NEW PALESTINE, Ind. (WISH) — Residents had voiced safety concerns about a crosswalk in front of New Palestine High School for years before a 14-year-old was struck Monday by a pickup truck while biking to school.
There are no flashing lights, crossing guards or pedestrian signals at the crosswalk.
The accident occurred around 7:15 a.m. on U.S. 52, near School Street, as the boy was crossing the highway on his bicycle.
The New Palestine student sustained head trauma and internal injuries, and was taken to Riley Hospital for Children in critical condition, according to the Hancock County Sheriff’s Department.
He remained hospitalized Monday night in serious condition and is expected to survive, a spokesperson for the sheriff’s department said.
Authorities identified the driver of the truck as John Bundy, 52, of New Palestine.
Bundy remained at the scene of the accident, cooperated with investigators and submitted to a blood draw. He did not appear to be speeding and had his vehicle’s headlights turned on, witnesses told police.
Speed, drugs and alcohol “did not appear to be factors in the crash,” the sheriff’s department stated Monday in a press release.
Drivers and pedestrians familiar with the area blamed the accident on the “poorly designed crosswalk.”
“We’ve been asking [officials] to make it safer for years and nothing has changed,” a school parent said. “There aren’t even lights [at the crosswalk on U.S. 52].”
Matthew Crawford, 17, said crossing the road in front of the school was “kind of scary.”
Crawford works at Mozzi’s Pizza on the north side of the crosswalk.
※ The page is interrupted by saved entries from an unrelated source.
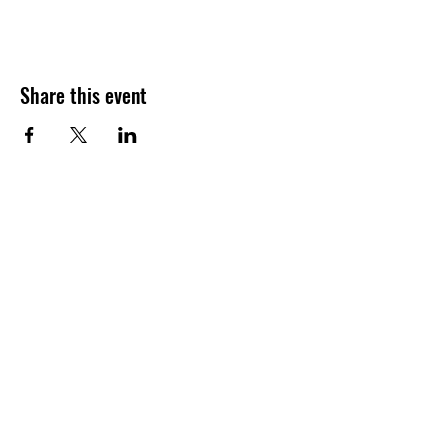
Share this event
Join our shuckin' newsletter
for event updates!
Email
Join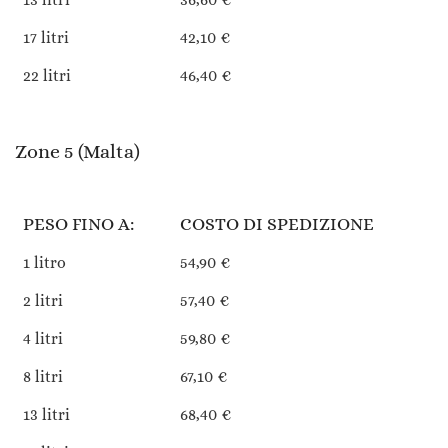
17 litri
42,10 €
22 litri
46,40 €
Zone 5 (Malta)
PESO FINO A:
COSTO DI SPEDIZIONE
1 litro
54,90 €
2 litri
57,40 €
4 litri
59,80 €
8 litri
67,10 €
13 litri
68,40 €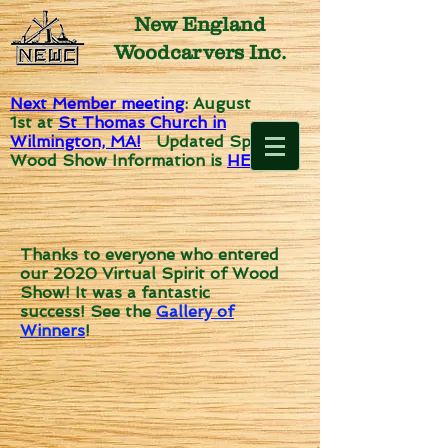
New England
Woodcarvers Inc.
Next Member meeting
: August
1st
at
St Thomas Church in
Wilmington, MA!
Updated Spirit of
Wood Show Information is
HERE!
Thanks to everyone who entered
our 2020 Virtual Spirit of Wood
Show! It was a fantastic
success!
See the
Gallery of
Winners
!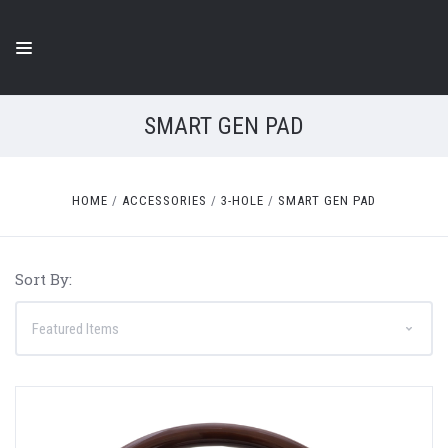
SMART GEN PAD
HOME
ACCESSORIES
3-HOLE
SMART GEN PAD
Sort By: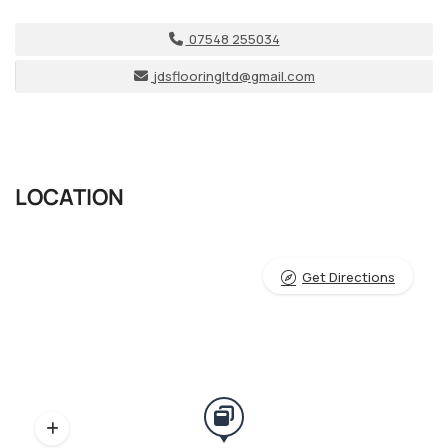
07548 255034
jdsflooringltd@gmail.com
LOCATION
Get Directions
He attends New Palestine High School on the south side of the crosswalk.
“People tend to just speed right on by,” he told News 8. “You really just kind of have to make a break for it.”
Finding an opportunity to dash across the busy highway can take up to half an hour, Crawford added.
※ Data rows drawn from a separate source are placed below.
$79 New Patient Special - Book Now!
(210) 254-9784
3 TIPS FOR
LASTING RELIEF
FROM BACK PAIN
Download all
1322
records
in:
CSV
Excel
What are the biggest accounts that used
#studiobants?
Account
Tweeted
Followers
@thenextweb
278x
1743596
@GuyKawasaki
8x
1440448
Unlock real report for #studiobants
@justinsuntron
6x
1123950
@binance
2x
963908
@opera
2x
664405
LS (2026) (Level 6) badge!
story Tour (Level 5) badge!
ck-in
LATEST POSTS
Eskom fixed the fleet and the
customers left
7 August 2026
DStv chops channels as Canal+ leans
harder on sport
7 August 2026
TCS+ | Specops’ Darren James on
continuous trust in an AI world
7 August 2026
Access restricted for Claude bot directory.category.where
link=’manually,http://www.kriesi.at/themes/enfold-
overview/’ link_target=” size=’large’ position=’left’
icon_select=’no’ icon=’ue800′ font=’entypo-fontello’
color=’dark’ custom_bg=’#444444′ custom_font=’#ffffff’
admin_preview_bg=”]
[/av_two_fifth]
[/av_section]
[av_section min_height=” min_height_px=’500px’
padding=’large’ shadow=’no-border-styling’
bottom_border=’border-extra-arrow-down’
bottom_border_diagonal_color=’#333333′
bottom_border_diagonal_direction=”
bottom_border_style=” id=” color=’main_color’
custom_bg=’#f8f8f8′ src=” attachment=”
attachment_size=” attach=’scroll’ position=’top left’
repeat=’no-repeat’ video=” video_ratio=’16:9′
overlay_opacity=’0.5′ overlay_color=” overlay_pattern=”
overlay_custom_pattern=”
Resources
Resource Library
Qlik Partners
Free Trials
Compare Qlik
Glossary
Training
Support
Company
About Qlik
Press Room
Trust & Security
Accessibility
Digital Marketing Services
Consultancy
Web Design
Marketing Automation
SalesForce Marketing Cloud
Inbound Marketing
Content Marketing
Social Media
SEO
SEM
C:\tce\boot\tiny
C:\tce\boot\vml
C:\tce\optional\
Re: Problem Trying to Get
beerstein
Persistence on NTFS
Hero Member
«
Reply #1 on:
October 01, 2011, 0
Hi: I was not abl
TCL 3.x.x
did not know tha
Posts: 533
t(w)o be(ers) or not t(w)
“Sometimes you’re stuck there, waiting for 20 [to] 25 minutes after school just to get across the crosswalk,” he said. “It is on the drivers to yield for pedestrians; but don’t count on that.”
A spokesperson for the Southern Hancock County Community School Corporation cited previous conversations with officials about increasing student safety on U.S. 52.
“The school district has had, and is continuing to have, conversations with the Indiana Department of Transportation and local law enforcement agencies to find the best solution on U.S. 52 that works to keep our students, parents and community safe,” Wes Anderson, the director of school and community relations, said Monday in an emailed statement to News 8. “We hope these conversations can lead to action by INDOT which will reduce speed and increase driver awareness on U.S. 52 near New Palestine High School’s main entrance. Our goal is to work with INDOT and our local law enforcement agencies to solve this problem in the best interest of student safety.”
Transportation officials have a “thorough review process when dealing with any injury crash on a state highway system,” an INDOT representative said.
The department did not disclose any immediate plans to add lights or signals to the crosswalk but said an “improvement plan” is scheduled for construction in 2020 at an intersection “just down the street from the high school.”